Detecting Surrounding Users by Reverberation Analysis with a Smart Speaker and Microphone Array

Recently, smart speakers like Amazon Echo and Google Home have been spread widely. Those devices support users' life through voice interface by receiving voice commands to operate appliances and order goods to online shops. Meanwhile, it is reported that smart speakers are vulnerable to some malicious attacks which steal personal information and/or order unnecessary goods by uttering voice from a device nearby the speaker, abusing the fact that the smart speakers cannot distinguish human voice from machine voice. A new type of attack called DolphinAttack which utters ultrasonic voice inaudible to human is also reported. Therefore, a method to identify which of human or machine is sending voice commands to a smart speaker is desired.

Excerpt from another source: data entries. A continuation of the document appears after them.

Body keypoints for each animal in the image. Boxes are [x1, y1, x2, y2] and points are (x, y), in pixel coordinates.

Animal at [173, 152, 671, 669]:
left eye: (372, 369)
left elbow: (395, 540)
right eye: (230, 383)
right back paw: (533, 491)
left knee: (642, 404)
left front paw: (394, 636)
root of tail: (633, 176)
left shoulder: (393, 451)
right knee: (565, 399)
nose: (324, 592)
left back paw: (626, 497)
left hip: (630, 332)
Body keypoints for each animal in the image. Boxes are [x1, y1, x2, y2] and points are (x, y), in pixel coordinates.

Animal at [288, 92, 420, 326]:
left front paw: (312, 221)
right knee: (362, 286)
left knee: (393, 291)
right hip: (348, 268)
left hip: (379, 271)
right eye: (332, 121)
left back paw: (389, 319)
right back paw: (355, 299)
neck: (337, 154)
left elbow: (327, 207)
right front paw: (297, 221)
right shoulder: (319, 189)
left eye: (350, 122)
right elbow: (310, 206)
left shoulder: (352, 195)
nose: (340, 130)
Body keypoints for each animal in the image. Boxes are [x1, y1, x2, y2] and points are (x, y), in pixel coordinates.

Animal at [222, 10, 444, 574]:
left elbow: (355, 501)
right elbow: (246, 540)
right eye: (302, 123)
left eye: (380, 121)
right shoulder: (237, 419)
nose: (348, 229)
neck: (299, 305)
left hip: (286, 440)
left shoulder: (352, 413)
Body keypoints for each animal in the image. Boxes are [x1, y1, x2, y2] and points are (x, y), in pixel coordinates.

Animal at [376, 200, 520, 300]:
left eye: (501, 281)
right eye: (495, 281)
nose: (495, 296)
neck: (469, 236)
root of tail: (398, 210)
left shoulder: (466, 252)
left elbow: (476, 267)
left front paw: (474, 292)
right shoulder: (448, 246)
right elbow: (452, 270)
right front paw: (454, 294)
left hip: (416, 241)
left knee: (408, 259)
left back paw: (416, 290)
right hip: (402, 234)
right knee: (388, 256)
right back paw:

In this paper, to prevent such machine-voice based attacks to a smart speaker in absence of residents, we propose a system consisting of a speaker and a microphone array to detect the existence of a human nearby, supposing it can be incorporated in a smart speaker in the future. In our proposed system, the speaker emits sonar sound generated based on Orthogonal Frequency Division Multiplexing (OFDM) in all directions, the microphone array with 8 channels attached on top of the speaker receives the reflected sound, and the human existence is judged by comparing the reflected sound with that measured in the same environment without human. Through experiments with a prototype system, we confirmed that our proposed system can detect the human existence by measuring the reflected signal of 0.5 second.